Generally speaking, models in pytorch are inherited classes, and they all have an attribute training to specify whether the training state is the training state. Whether the training state or not will affect whether the parameters of certain layers are fixed, such as the BN layer (the mean and variance tested for the BN layer is the mean and variance of all batches during training through statistical training) or the Dropout layer (all neurons are activated during the test of the Dropout layer). Usually, () is used to specify that the current model is the training state, and () is used to specify that the current model is the test state.

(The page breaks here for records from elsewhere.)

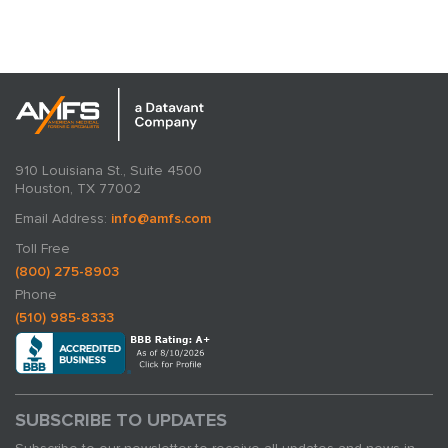
expertise in action.
910 Louisiana St., Suite 4500
Houston, TX 77002
Email Address:
info@amfs.com
Toll Free
(800) 275-8903
Phone
(510) 985-8333
SUBSCRIBE TO UPDATES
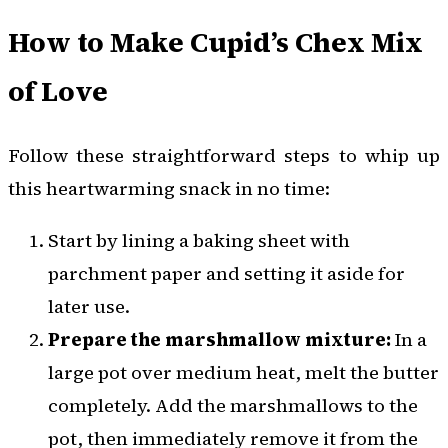
How to Make Cupid’s Chex Mix
of Love
Follow these straightforward steps to whip up
this heartwarming snack in no time:
Start by lining a baking sheet with
parchment paper and setting it aside for
later use.
Prepare the marshmallow mixture:
In a
large pot over medium heat, melt the butter
completely. Add the marshmallows to the
pot, then immediately remove it from the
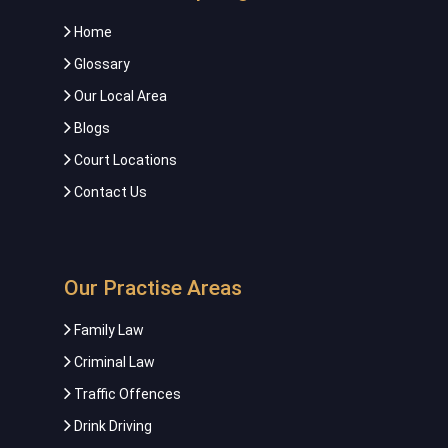
Home
Glossary
Our Local Area
Blogs
Court Locations
Contact Us
Our Practise Areas
Family Law
Criminal Law
Traffic Offences
Drink Driving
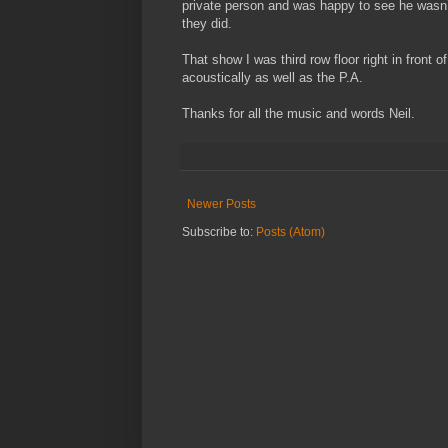
private person and was happy to see he wasn’
they did.
That show I was third row floor right in front
acoustically as well as the P.A.
Thanks for all the music and words Neil.
Newer Posts
Subscribe to:
Posts (Atom)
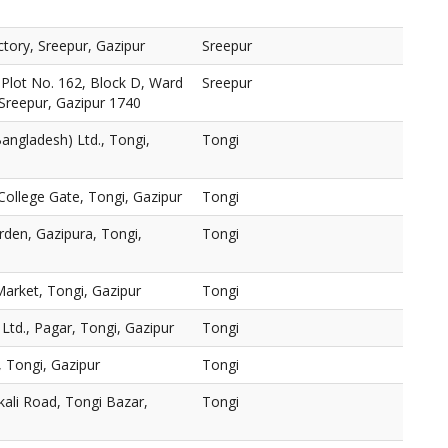
ctory, Sreepur, Gazipur
Sreepur
., Plot No. 162, Block D, Ward
Sreepur
Sreepur, Gazipur 1740
ngladesh) Ltd., Tongi,
Tongi
College Gate, Tongi, Gazipur
Tongi
en, Gazipura, Tongi,
Tongi
arket, Tongi, Gazipur
Tongi
Ltd., Pagar, Tongi, Gazipur
Tongi
, Tongi, Gazipur
Tongi
kali Road, Tongi Bazar,
Tongi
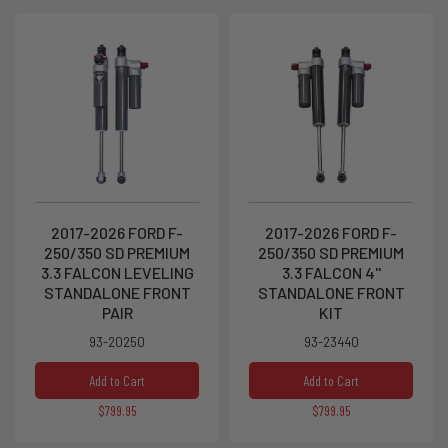
2017-2026 FORD F-
2017-2026 FORD F-
250/350 SD PREMIUM
250/350 SD PREMIUM
3.3 FALCON LEVELING
3.3 FALCON 4''
STANDALONE FRONT
STANDALONE FRONT
PAIR
KIT
93-20250
93-23440
Add to Cart
Add to Cart
$799.95
$799.95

At the same time, there are several parameters in BN's API that need to be paid attention to. One is that affine specifies whether affine is needed, and the other is that track_running_stats specifies whether to track the statistical characteristics of the current batch. These three parameters are prone to problems: training, affine, track_running_stats.

The affine specifies whether affine is needed, that is, whether the fourth of the above equation is needed. If affine=False then γ=1, β=0 \gamma=1, \beta=0 γ=1, β=0, and cannot be learned to be updated. It is usually set to affine=True. (Here is a learnable parameter)

training and track_running_stats, track_running_stats=True means tracking the statistical characteristics of batches during the entire training process to obtain the variance and mean, rather than relying solely on the statistical characteristics of the batches input (meaning that the new batch depends on the mean and variance of the previous batches. Here the momentum parameter is used, referring to the exponential moving average algorithm EMA). On the contrary, if track_running_stats=False then it just calculates the mean and variance in the statistical characteristics of the currently input batch. When in the inference stage, if track_running_stats=False, if batch_size is relatively small, its statistical characteristics will have a large deviation from the global statistical characteristics, which may lead to poor results.

Application tips: (1, 2)

Usually pytorch uses optimizer.zero_grad() to clear the gradient accumulated by previous batches. Because the gradient calculated by Variable in pytorch will be accumulated, each batch must be cleared again. The original method is as follows:

Question: Parameter non_blocking, and the overall framework of pytorch??

Code (1)

for index,data,target in enumerate(dataloader):
    data = (non_blocking=True)
    target = torch.from_numpy((target)).float().cuda(non_blocking = Trye)
    output = model(data)
    loss = criterion(output,target)
    
    #Clear the gradient    optimizer.zero_grad()
    ()
    ()

Here, in order to imitate minibacth, we do not clear 0 each time the batch is not cleared, and then clear 0 to a certain number of times, and then update the weight:

for index, data, target in enumerate(dataloader)：
    #If it is not Tensor, you usually need to use torch.from_numpy()    data = (non_blocking = True)
    target = torch.from_numpy((target)).float().cuda(non_blocking = True)
    output = model(data)
    loss = criterion(data, target)
    ()
    if index%accumulation == 0:
        #Update weights with accumulated gradients        ()
        #Clear the gradient        optimizer.zero_grad()

Although the gradient here is equivalent to the original accumulation times, it has almost no effect on BN during the forward propagation process, because the forward BN is still just the mean and variance of a batch. At this time, you can use the momentum parameter of BN in pytorch. The default is 0.1. The BN parameter is as follows, which is the exponential moving average

x_new_running = (1 - momentum) * x_running + momentum * x_new_observed. momentum

The above is personal experience. I hope you can give you a reference and I hope you can support me more.